Estará a Polónia preparada para um conflito armado?

Da entrevista do general resulta um diagnóstico pessimista: a Polónia não está preparada para um conflito em grande escala e continua a agir sobretudo de forma reativa.

A entrega dos Badgers é um passo na direção certa, mas - como salienta Komornicki - um passo com pelo menos 20 anos de atraso.

"A capacidade de um exército não se mede no início de uma guerra, mas ao fim de um mês, de seis meses, de um ano. Se tivermos a capacidade assinada e apoiada pela indústria de defesa ocidental, onde adquirimos este armamento, por exemplo, Patriot, HIMARS ou Abrams, eles serão utilizados imediatamente. São necessários três mísseis para abater um míssil de manobra ou balístico russo, que será equipado com lançadores Patriot e um míssil custa três ou quatro milhões de dólares. Encomendámos cerca de 1 000 destes mísseis aos Estados Unidos. Os americanos vão produzir mais de 600 no total este ano. E no próximo ano planeiam produzir cerca de mil. Portanto, tudo o que a Polónia precisa é o que os americanos vão produzir num ano. E aqui precisamos de ajudar a Ucrânia, precisamos de construir um escudo europeu".

A Polónia entre a aspiração e a necessidade

As palavras de Komornicki podem ser lidas como um aviso. A Polónia tem de passar das compras ao estrangeiro para uma verdadeira autonomia militar e económica. Caso contrário, ficará eternamente dependente dos outros - da sua produção, das suas decisões e do seu ritmo.

Tendo como pano de fundo a política agressiva da Rússia e a potencial erosão do apoio americano à Europa, temos de intensificar as nossas próprias acções e mostrar responsabilidade:

"Já hoje, os americanos estão a tomar a decisão de que estão a cambalear em muitos sítios. E não é claramente por capricho de Trump, é porque os americanos estão a enfraquecer.
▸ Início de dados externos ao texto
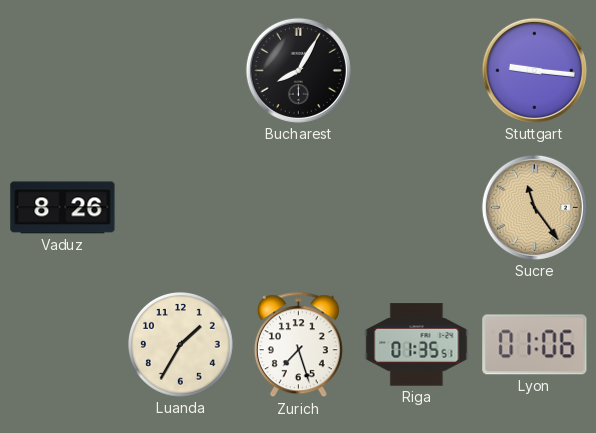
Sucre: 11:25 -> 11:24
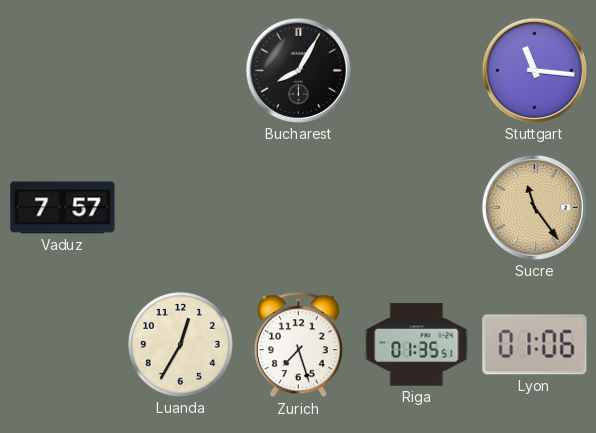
Stuttgart: 9:16 -> 11:16
Vaduz: 8:26 -> 7:57
Luanda: 1:35 -> 12:35
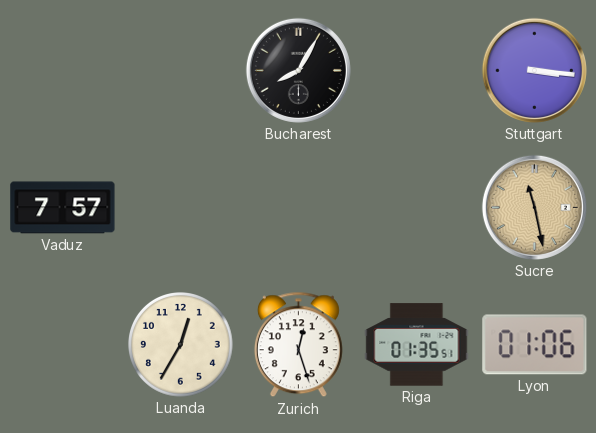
Stuttgart: 11:16 -> 3:16
Sucre: 11:24 -> 11:28
Zurich: 7:27 -> 12:27
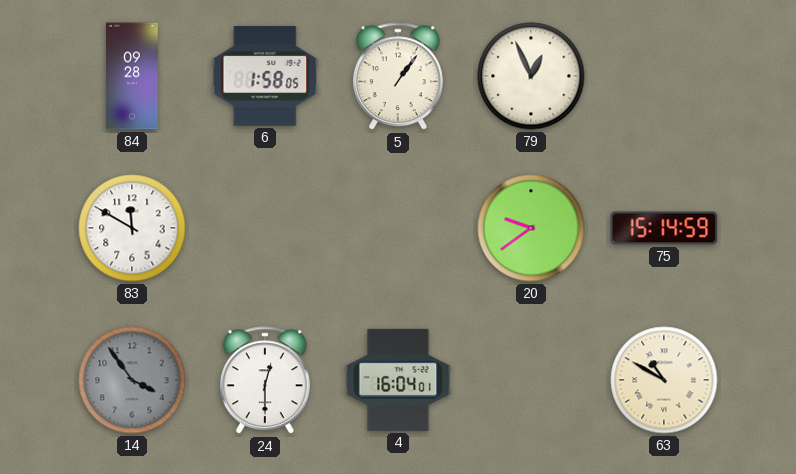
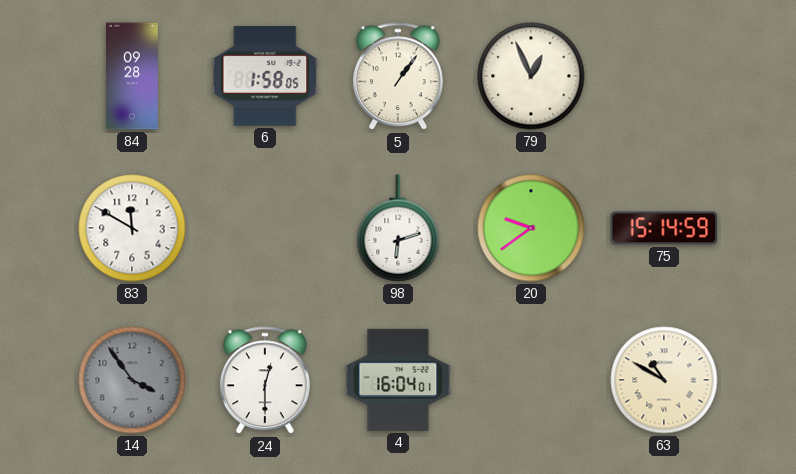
98: none -> 6:12
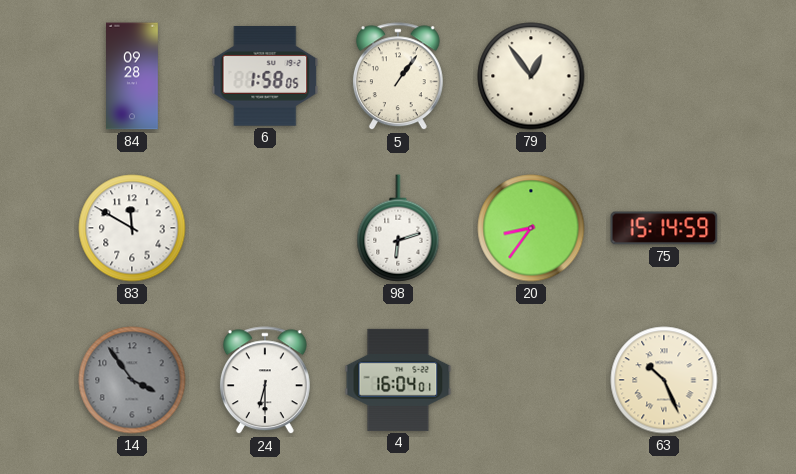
79: 12:56 -> 12:54
20: 9:39 -> 8:36
24: 12:30 -> 6:30
63: 10:50 -> 10:26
Alguém está a pisar os seus pés. A China? É exatamente isso. Isto não é uma brincadeira. E a Europa, tal como naquela família italiana. Este homem de 40 anos, tal como uma criança de cinco anos, anda às cavalitas dos pais, bem, ele vai praticamente ficar com os pais para o resto da vida porque é fixe para ele. E assim a Europa tem estado a cavalgar nas costas das capacidades dos Estados Unidos. A guerra na Ucrânia mostrou que a Europa só tem dinheiro. Não pode comprar a si própria, mas à indústria americana. Acontece que estes mísseis de fabrico europeu não são muito eficazes. Não faremos outros sistemas, como tanques, por enquanto, mas também construiremos o K2 sob licença coreana, só que já devia ter sido lançado há muito tempo, é preciso gente, os anões não o fazem, são precisos especialistas, soldadores, engenheiros, etc.".
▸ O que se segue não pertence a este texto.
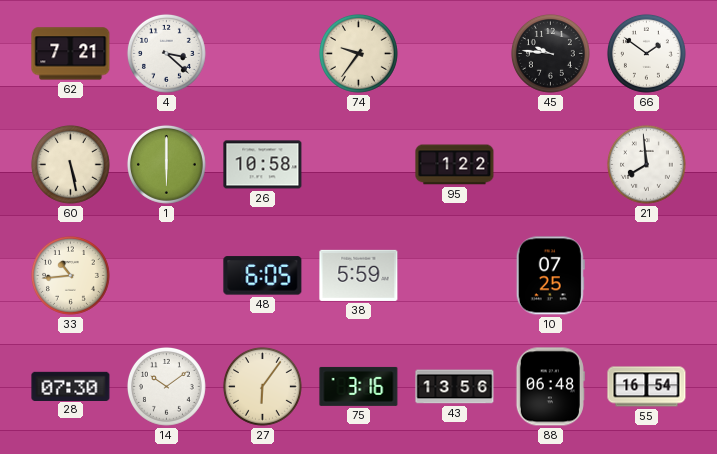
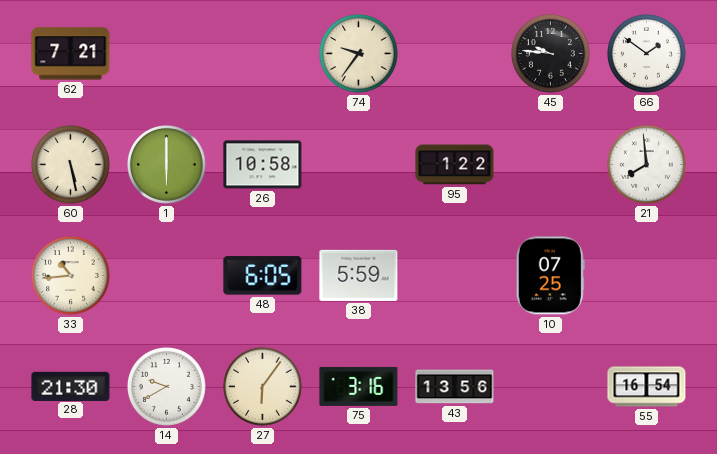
4: 3:22 -> none
28: 07:30 -> 21:30
14: 10:09 -> 9:40
88: 06:48 -> none
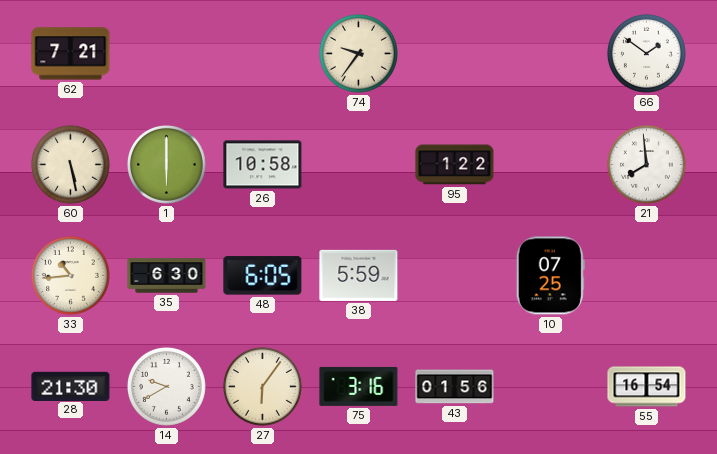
45: 9:46 -> none
35: none -> 6:30
43: 13:56 -> 01:56
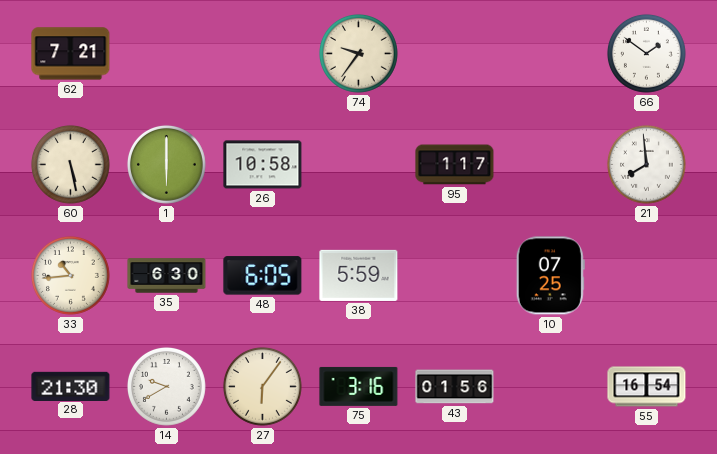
95: 1:22 -> 1:17
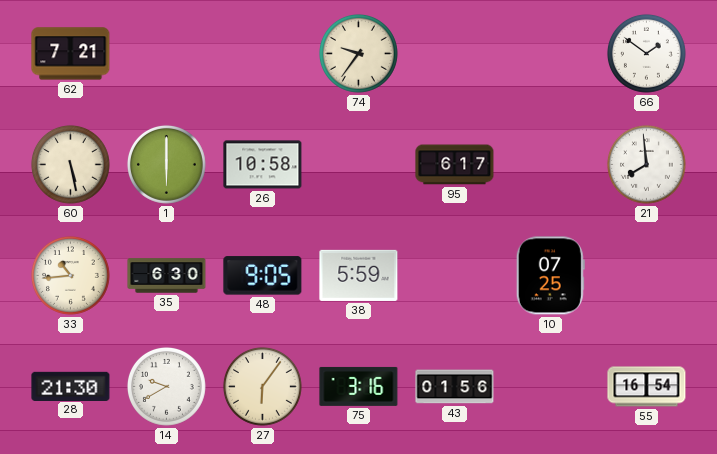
95: 1:17 -> 6:17
48: 6:05 -> 9:05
E a Polónia, sublinha o general, tem potencial para isso:

"Temos um enorme capital de pessoas jovens e talentosas... tudo é possível. Só é preciso desregulamentar e pensar em termos de Estado".

Como conclui Komornicki:

"O Estado e as forças armadas são os servidores da sociedade. O orçamento delega na sociedade a multiplicação e a garantia da segurança. O mais importante é a paz, o desenvolvimento e a sobrevivência da nação. Esta é a nossa razão de ser e tudo deve estar subordinado a isso, não à guerra, não ao desleixo, não à prodigalidade".